Wednesday, April 3, 2024

William Shakespeare as a Sonneteer | Shakespeare as a Poet, Characteristics of Shakespeare's Sonnets

 


INTRODUCTION:

Elizabethan age has been rightly called as “a nest of singing birds”. Shakespeare, Spenser and Sidney are the trio-poets of this most flowering period of English literature who heralded a new trend of writing fabulous songs and sonnets in sequence.

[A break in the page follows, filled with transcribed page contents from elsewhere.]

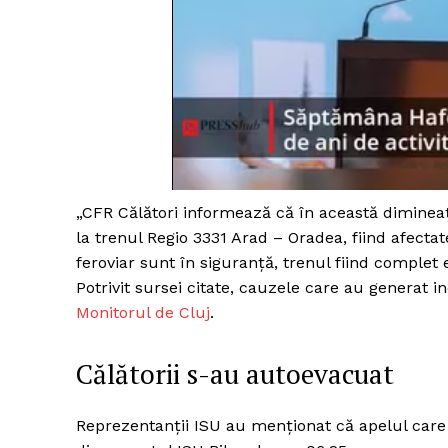
Un pro
FREEDOM
ROMÂ
„CFR Călători informează că în această dimineaţ
la trenul Regio 3331 Arad – Oradea, fiind afecta
feroviar sunt în siguranţă, trenul fiind complet
Potrivit sursei citate, cauzele care au generat i
Monitorul de Cluj
.
Călătorii s-au autoevacuat
Reprezentanții ISU au menționat că apelul care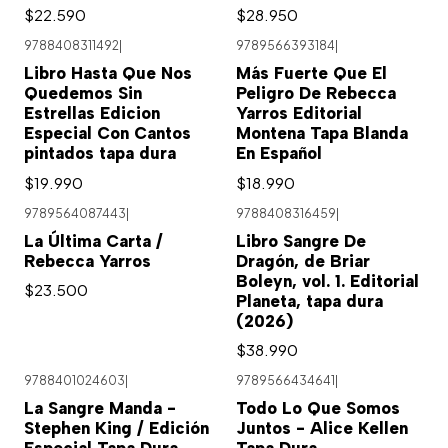
$22.590
$28.950
9788408311492
|
9789566393184
|
Libro Hasta Que Nos
Más Fuerte Que El
Quedemos Sin
Peligro De Rebecca
Estrellas Edicion
Yarros Editorial
Especial Con Cantos
Montena Tapa Blanda
pintados tapa dura
En Español
$19.990
$18.990
9789564087443
|
9788408316459
|
La Última Carta /
Libro Sangre De
Rebecca Yarros
Dragón, de Briar
Boleyn, vol. 1. Editorial
$23.500
Planeta, tapa dura
(2026)
$38.990
9788401024603
|
9789566434641
|
Agotado
La Sangre Manda -
Todo Lo Que Somos
Stephen King / Edición
Juntos - Alice Kellen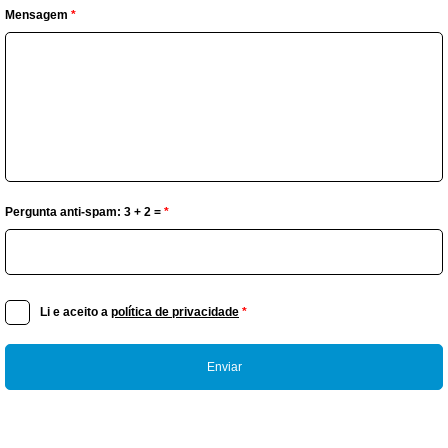
Mensagem
*
Pergunta anti-spam: 3 + 2 =
*
Li e aceito a
política de privacidade
*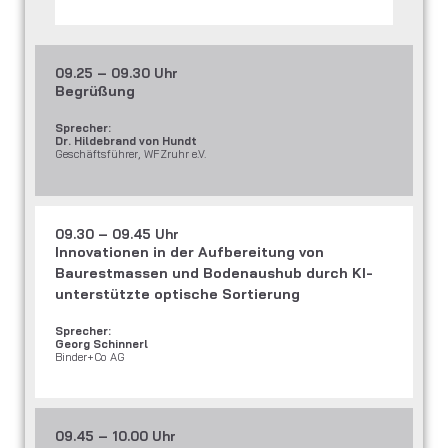
09.25 – 09.30 Uhr
Begrüßung
Sprecher:
Dr. Hildebrand von Hundt
Geschäftsführer, WFZruhr e.V.
09.30 – 09.45 Uhr
Innovationen in der Aufbereitung von
Baurestmassen und Bodenaushub durch KI-
unterstützte optische Sortierung
Sprecher:
Georg Schinnerl
Binder+Co AG
09.45 – 10.00 Uhr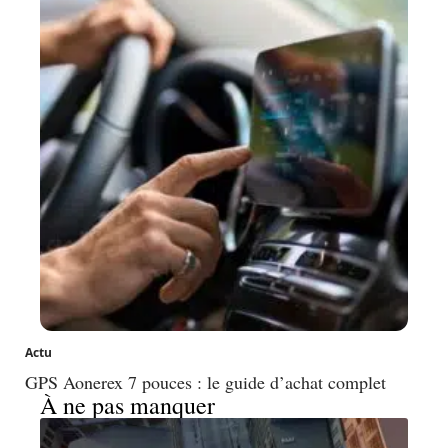
Actu
GPS Aonerex 7 pouces : le guide d’achat complet
À ne pas manquer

William Shakespeare has been applauded as the most outstanding poet and dramatist of English literature. As a poet he wrote a series of 154 sonnets from 1593 to 1596 and published them in 1609. Out of 154 sonnets, first 126 sonnets are addressed to William Lord Herbert (often called Mr. W. H.) and the remaining 28 sonnets are narrating the charm and beauty of a Dark Lady whom Shakespeare is believed to have loved in his personal life.

THE ‘FAIR YOUTH’ SONNETS:

Sonnets 1 to 126 are addressed to a young man, socially superior to the speaker. The first 17 sonnets encourage this youth to marry and have childrenHere, the poet urges him to reproduce so that his physical beauty will be eternalized through future generations.

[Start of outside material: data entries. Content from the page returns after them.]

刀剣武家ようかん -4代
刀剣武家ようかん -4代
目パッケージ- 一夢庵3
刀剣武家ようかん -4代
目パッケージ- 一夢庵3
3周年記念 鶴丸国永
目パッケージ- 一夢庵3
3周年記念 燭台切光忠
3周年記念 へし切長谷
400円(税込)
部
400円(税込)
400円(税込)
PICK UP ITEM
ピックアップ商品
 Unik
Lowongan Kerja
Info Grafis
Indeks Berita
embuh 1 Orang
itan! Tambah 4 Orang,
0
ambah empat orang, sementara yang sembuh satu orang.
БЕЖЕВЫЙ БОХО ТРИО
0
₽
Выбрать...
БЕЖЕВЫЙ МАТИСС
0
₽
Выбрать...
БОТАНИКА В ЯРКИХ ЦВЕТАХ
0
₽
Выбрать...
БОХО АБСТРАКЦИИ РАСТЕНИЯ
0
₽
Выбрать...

All these sonnets are written in sequence and addressed to Mr. W. H. who is believed to be his rival, friend or patron.

THE ‘DARK LADY’ SONNETS:

Sonnets 127 to 152 seem to be addressed to a woman, the so-called ‘Dark Lady’ of Shakespearean legend. This woman is mysterious, often tyrannous, and causes the speaker great pain and shame. Many of these sonnets reflect on the paradox of the ‘fair’ lady’s ‘dark’ complexion.

FORM OF SHAKESPEAREAN SONNET:

Shakespeare took inspiration from Petrarchan sonnets of Thomas Wyatt and Henry Howard and he reinvented the form to suit his own style, language and themes. Shakespeare’s sonnets are composed of 14 iambic pentameter lines, and are divided into three quatrains (stanzas of four lines) and a final, concluding couplet (stanza of two lines). The rhyming pattern of his sonnets is “abab cdcd efef gg”. In first three quatrains, the poet presents an argument or a problem and the last couplet brings about the final solution of the problem or argument. This sonnet form and rhyme scheme became very popular among other poets and it was later known as the English Sonnet or Shakespearean Sonnet.

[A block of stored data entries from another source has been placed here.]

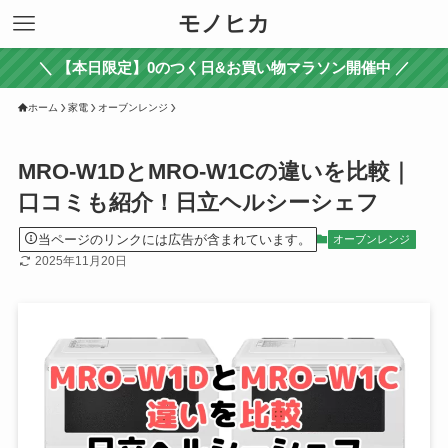
モノヒカ
＼ 【本日限定】0のつく日&お買い物マラソン開催中 ／
ホーム
家電
オーブンレンジ
MRO-W1DとMRO-W1Cの違いを比較｜
口コミも紹介！日立ヘルシーシェフ
当ページのリンクには広告が含まれています。
オーブンレンジ
2025年11月20日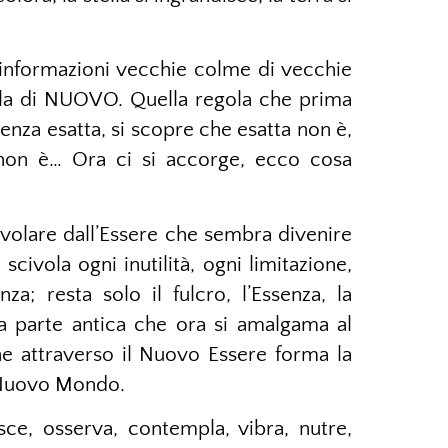
 informazioni vecchie colme di vecchie
rla di NUOVO. Quella regola che prima
ienza esatta, si scopre che esatta non è,
 non è… Ora ci si accorge, ecco cosa
volare dall’Essere che sembra divenire
ivola ogni inutilità, ogni limitazione,
a; resta solo il fulcro, l’Essenza, la
a parte antica che ora si amalgama al
 attraverso il Nuovo Essere forma la
l Nuovo Mondo.
ce, osserva, contempla, vibra, nutre,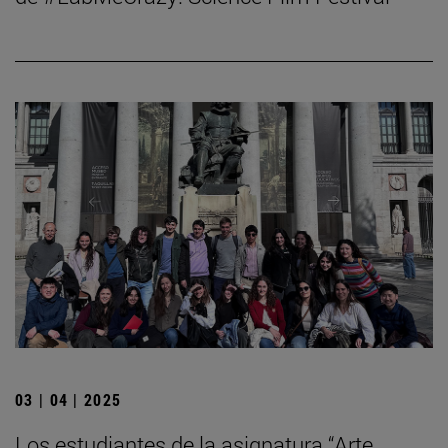
03 | 04 | 2025
Los estudiantes de la asignatura “Arte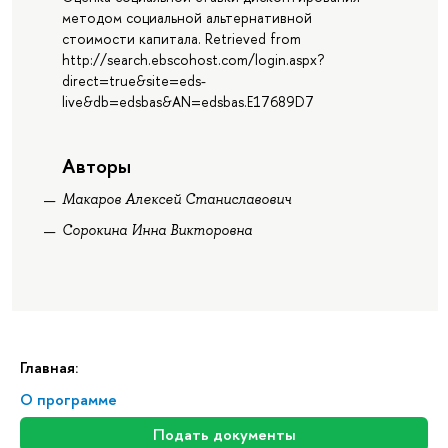
методом социальной альтернативной
стоимости капитала. Retrieved from
http://search.ebscohost.com/login.aspx?
direct=true&site=eds-
live&db=edsbas&AN=edsbas.E17689D7
Авторы
Макаров Алексей Станиславович
Сорокина Инна Викторовна
Главная:
О программе
Подать документы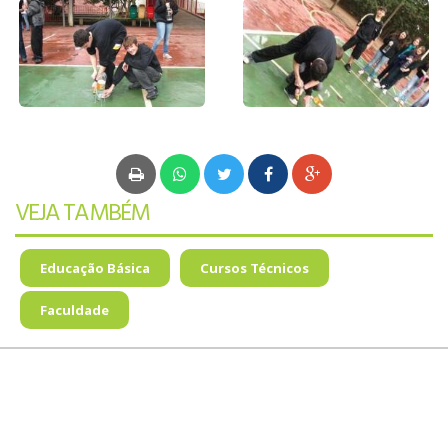
VEJA TAMBÉM
Educação Básica
Cursos Técnicos
Faculdade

USE OF METAPHORS AND IMAGES:

As far as use of metaphors and images is concerned, Shakespeare has followed the tradition of Italian sonnets. Petrarch's famous sonnet sequence was written as a series of love poems to an idealized and idolized mistress named Laura. Here. Petrarch praises her beauty, her worth, and her perfection using an extraordinary variety of metaphors based largely on natural beauties.

Shakespeare too follows this tradition and has presented  highly idealizing comparisons between nature and the poets' lover that were, if taken literally, completely ridiculous. Look at some of his idealized comparisons.

My mistress' eyes are like the sun;

Her lips are red as coral;

Her cheeks are like roses,

Her breasts are white as snow,

Her voice is like music,

She is a goddess.

 

THEMES OF SHAKESPEARE’S SONNETS:

Various themes exist in Shakespeare’s sonnet sequence. But mainly we see three themes of love, time and beauty.

·      Love: First of all, love is seen as a common theme, as it was in many of the Elizabethan sonnets.

·      Time: His sonnets also focus on the power of time, and how time can wither away beauty. In many of his poems that are written to the young man, Shakespeare is demonstrating the theme of the importance of reproduction. Regarding the theme of time, Shakespeare asserts that only love and poetry (are the only phenomena that can counter time.

·      Beauty: Spenser values the moral and intellectual aspects of beauty in his ‘Amoretti Songs’. But Shakespeare champions physical beauty that is portrayed through a person’s looks. It is important to note here that, while the subject of Spenser’s sonnets was his desired female lover, Shakespeare was addressing his poems to a young man.

CONCLUSION:

From every point of view and in every respect Shakespeare remained a genius in this field. The variety of themes, the lyrical appeal, the striking images and pictures, the wealth of conceits, the simplicity of language, the melody and music- all these combines to make his sonnets one of the richest poetic treasures and thereby ensuring an unrivalled place for Shakespeare in the history of English literature.